Finally while it’s not actually on MLK or civil rights, I believe an essential reading on race, policing, and incarceration since the 1960s is The New Jim Crow by Michelle Alexander.
Hope this helps!
I'd also recommend Ralph David Abernathy's And The Walls Came Tumbling Down.
A surprising amount of people under 35 who are otherwise well-educated in the civil rights movement have never even heard of him, but Abernathy's role as the defacto second-in-command behind MLK meant that he was present at almost every major event during it. Since he lived, his autobiography provides one of the few birds eye views of not just how the movement succeeded in the 50s and 60s but how it fell apart in the 1970s.

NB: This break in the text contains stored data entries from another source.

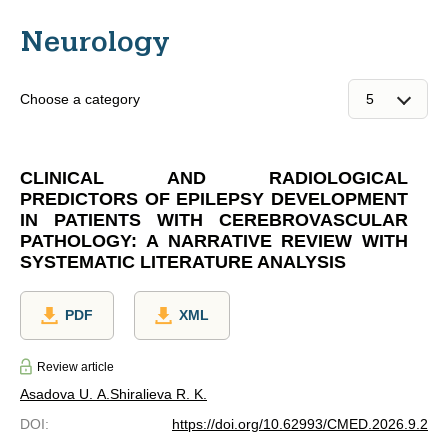
Neurology
Choose a category
CLINICAL AND RADIOLOGICAL
PREDICTORS OF EPILEPSY DEVELOPMENT
IN PATIENTS WITH CEREBROVASCULAR
PATHOLOGY: A NARRATIVE REVIEW WITH
SYSTEMATIC LITERATURE ANALYSIS
PDF
XML
Review article
Asadova U. A.
Shiralieva R. K.
DOI
:
https://doi.org/10.62993/CMED.2026.9.2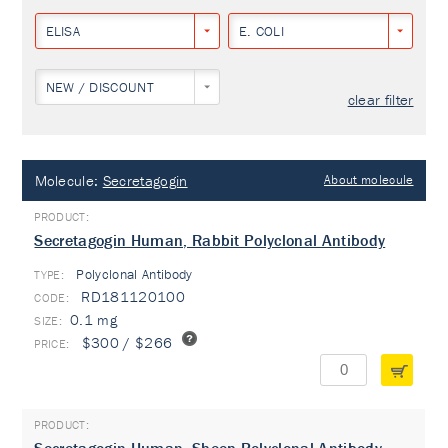
ELISA
E. COLI
NEW / DISCOUNT
clear filter
Molecule:
Secretagogin
About molecule
Secretagogin Human, Rabbit Polyclonal Antibody
Polyclonal Antibody
TYPE:
RD181120100
0.1 mg
$300 / $266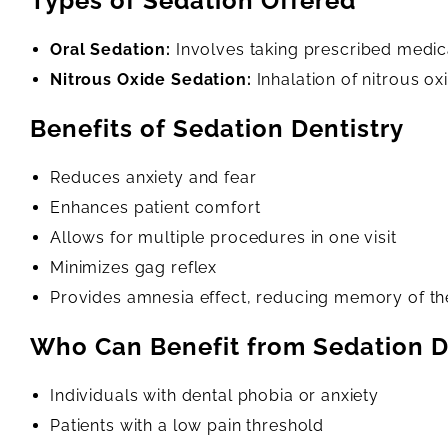
Types of Sedation Offered
Oral Sedation:
Involves taking prescribed medica
Nitrous Oxide Sedation:
Inhalation of nitrous ox
Benefits of Sedation Dentistry
Reduces anxiety and fear
Enhances patient comfort
Allows for multiple procedures in one visit
Minimizes gag reflex
Provides amnesia effect, reducing memory of t
Who Can Benefit from Sedation D
Individuals with dental phobia or anxiety
Patients with a low pain threshold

One probable reason for his relative anonymity nowadays is that upon publication, he and the book were condemned by almost all surviving members of the movement for being the first close associate of MLK to confirm that he had multiple affairs; the one story that really got under people's skin was his allegations of what MLK supposedly was up to the night before his assassination, which led to bitter accusations against Abernathy where he was accused of selling out for the proverbial 30 pieces of silver and being mentally incapacitated due to a couple of strokes.
It's a shame, as the book was so much more than that; his despair while at the Poor People's March on Washington when he finally realized that poverty just wasn't going to be enough of a uniting factor to overcome racial differences and continue the movement is one of the more poignant moments you'll ever find in an autobiography.
And that rather than all of MLK's hijinks is why I recommend it.
Edit: Also, one media reference. If you have access to HBO, their 2018 documentary King in the Wilderness is terrific. It covers the last 18 months of his life, which is an area that most books on the movement don't spend much time on: King's break with LBJ, his growing frustration as he butted heads with racism in the North that was far more difficult to confront, and that at the time of his death the polls were showing his approval rating in the mid-20% range.